**RECORD SET**
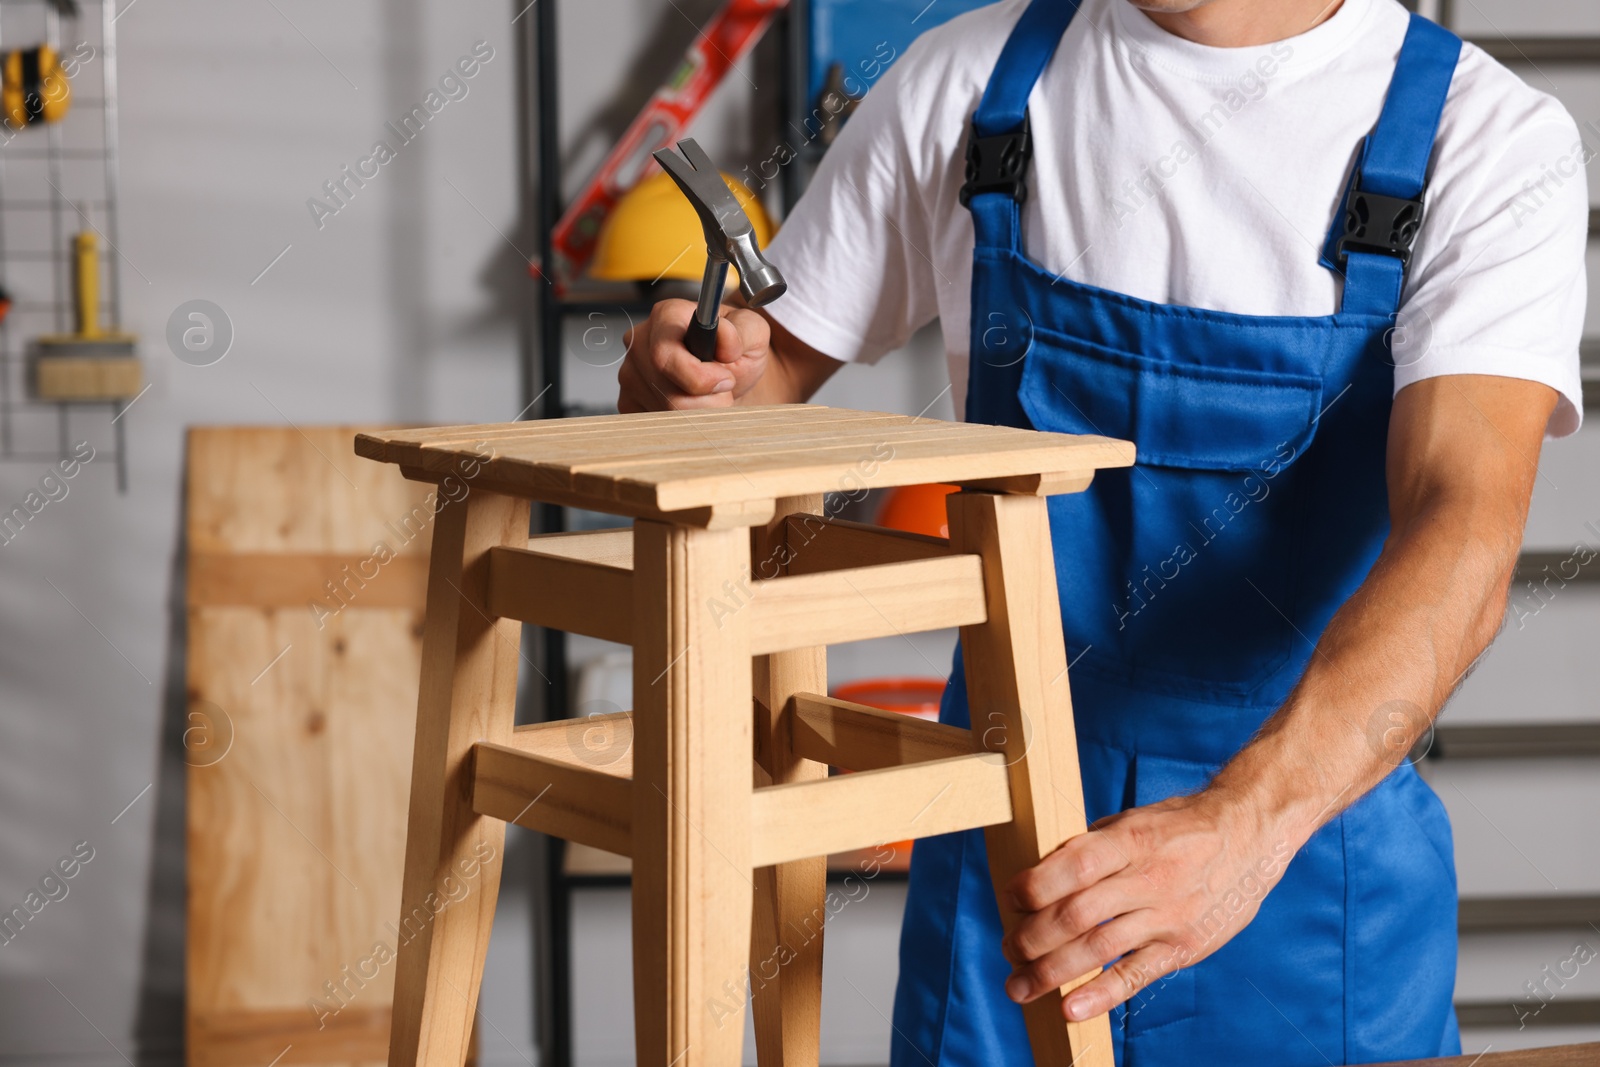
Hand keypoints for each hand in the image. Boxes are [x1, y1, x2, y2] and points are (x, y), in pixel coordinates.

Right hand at [617, 298, 771, 412]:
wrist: (726, 371)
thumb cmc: (735, 349)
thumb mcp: (752, 332)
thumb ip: (743, 332)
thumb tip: (724, 339)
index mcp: (667, 316)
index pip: (665, 355)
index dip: (699, 378)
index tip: (725, 380)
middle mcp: (641, 340)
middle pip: (665, 390)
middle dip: (704, 401)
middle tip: (724, 392)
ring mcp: (630, 372)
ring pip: (662, 410)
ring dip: (695, 413)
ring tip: (711, 397)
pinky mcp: (629, 399)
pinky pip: (654, 422)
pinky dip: (680, 422)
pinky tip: (692, 405)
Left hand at [1000, 790, 1294, 1021]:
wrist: (1250, 833)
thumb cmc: (1181, 826)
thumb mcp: (1134, 820)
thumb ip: (1092, 845)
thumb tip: (1042, 873)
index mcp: (1130, 840)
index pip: (1073, 865)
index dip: (1033, 886)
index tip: (1010, 900)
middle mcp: (1148, 877)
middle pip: (1077, 913)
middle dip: (1032, 937)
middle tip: (1007, 950)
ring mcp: (1168, 914)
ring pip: (1100, 947)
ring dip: (1052, 972)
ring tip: (1020, 987)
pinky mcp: (1185, 945)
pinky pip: (1138, 974)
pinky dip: (1102, 995)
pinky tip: (1071, 1009)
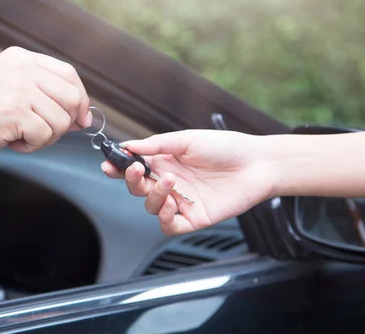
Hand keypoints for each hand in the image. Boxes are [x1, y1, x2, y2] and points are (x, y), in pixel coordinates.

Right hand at [0, 46, 91, 162]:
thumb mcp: (8, 88)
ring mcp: (17, 88)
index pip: (68, 73)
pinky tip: (11, 142)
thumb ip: (42, 94)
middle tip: (45, 133)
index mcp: (20, 58)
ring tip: (20, 136)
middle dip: (66, 122)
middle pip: (72, 96)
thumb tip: (82, 116)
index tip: (81, 118)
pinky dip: (32, 146)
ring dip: (46, 137)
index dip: (81, 98)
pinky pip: (44, 135)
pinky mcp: (13, 112)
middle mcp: (21, 68)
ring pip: (61, 120)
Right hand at [101, 130, 275, 234]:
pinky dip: (164, 217)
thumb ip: (156, 145)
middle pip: (138, 188)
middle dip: (131, 180)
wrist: (256, 164)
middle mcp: (170, 182)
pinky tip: (171, 205)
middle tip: (136, 170)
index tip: (108, 164)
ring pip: (151, 206)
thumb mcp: (187, 139)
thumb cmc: (225, 147)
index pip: (135, 167)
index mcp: (165, 161)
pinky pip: (169, 225)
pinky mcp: (194, 217)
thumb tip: (128, 146)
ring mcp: (181, 201)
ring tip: (170, 181)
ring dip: (153, 195)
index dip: (118, 167)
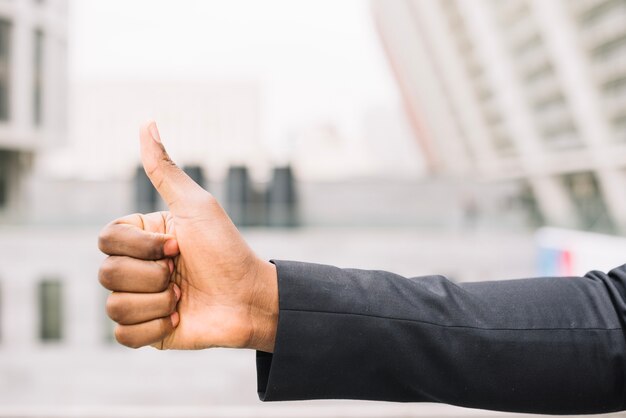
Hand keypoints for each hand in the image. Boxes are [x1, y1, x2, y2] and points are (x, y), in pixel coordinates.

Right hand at [97, 121, 277, 351]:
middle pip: (106, 273)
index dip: (142, 246)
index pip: (105, 239)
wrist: (251, 298)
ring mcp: (139, 299)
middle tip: (182, 273)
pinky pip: (122, 335)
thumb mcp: (196, 205)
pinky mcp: (145, 332)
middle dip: (152, 274)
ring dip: (156, 302)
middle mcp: (136, 266)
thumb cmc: (226, 249)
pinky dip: (153, 328)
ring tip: (183, 298)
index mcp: (142, 237)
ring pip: (113, 306)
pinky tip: (178, 319)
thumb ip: (165, 168)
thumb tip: (146, 121)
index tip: (179, 245)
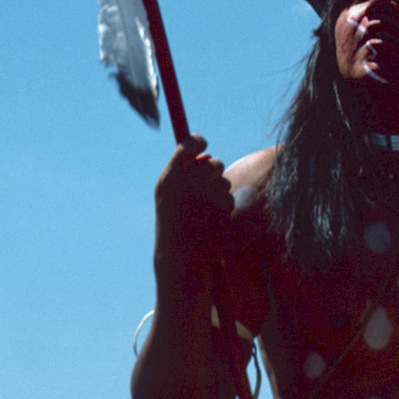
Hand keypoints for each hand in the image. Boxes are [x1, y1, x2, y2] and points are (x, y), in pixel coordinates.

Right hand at [154, 135, 233, 267]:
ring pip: (224, 179)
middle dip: (212, 172)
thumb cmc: (173, 221)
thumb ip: (182, 170)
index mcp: (170, 177)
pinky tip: (210, 219)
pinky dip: (223, 205)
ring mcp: (207, 194)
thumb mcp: (168, 194)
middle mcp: (188, 182)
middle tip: (202, 187)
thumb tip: (206, 154)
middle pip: (214, 162)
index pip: (188, 144)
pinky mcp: (223, 206)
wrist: (180, 257)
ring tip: (202, 209)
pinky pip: (230, 196)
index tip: (203, 144)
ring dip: (218, 190)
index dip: (198, 141)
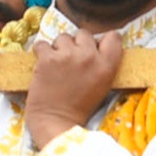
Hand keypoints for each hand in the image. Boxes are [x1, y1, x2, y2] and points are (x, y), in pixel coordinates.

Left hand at [23, 20, 125, 146]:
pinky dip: (41, 52)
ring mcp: (67, 56)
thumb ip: (102, 64)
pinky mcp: (47, 58)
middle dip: (77, 44)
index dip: (102, 40)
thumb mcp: (102, 86)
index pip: (113, 37)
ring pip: (63, 37)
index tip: (94, 47)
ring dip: (58, 48)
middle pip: (84, 34)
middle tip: (71, 60)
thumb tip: (94, 47)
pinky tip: (43, 65)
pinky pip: (42, 44)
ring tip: (56, 64)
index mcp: (107, 65)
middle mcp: (89, 57)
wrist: (56, 122)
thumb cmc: (79, 108)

**YOUR INSTRUCTIONS**
From the line that contains "middle tip: (71, 60)" through the last line of the listing, every line is to be restated word for word, both ends included.

**RESULT**
middle tip: (71, 60)
thumb tip: (94, 47)
pinky tip: (43, 65)
pinky pip: (42, 44)
ring tip: (56, 64)
index mcp: (107, 65)
middle mcp: (89, 57)
wrist: (56, 122)
thumb cmc: (79, 108)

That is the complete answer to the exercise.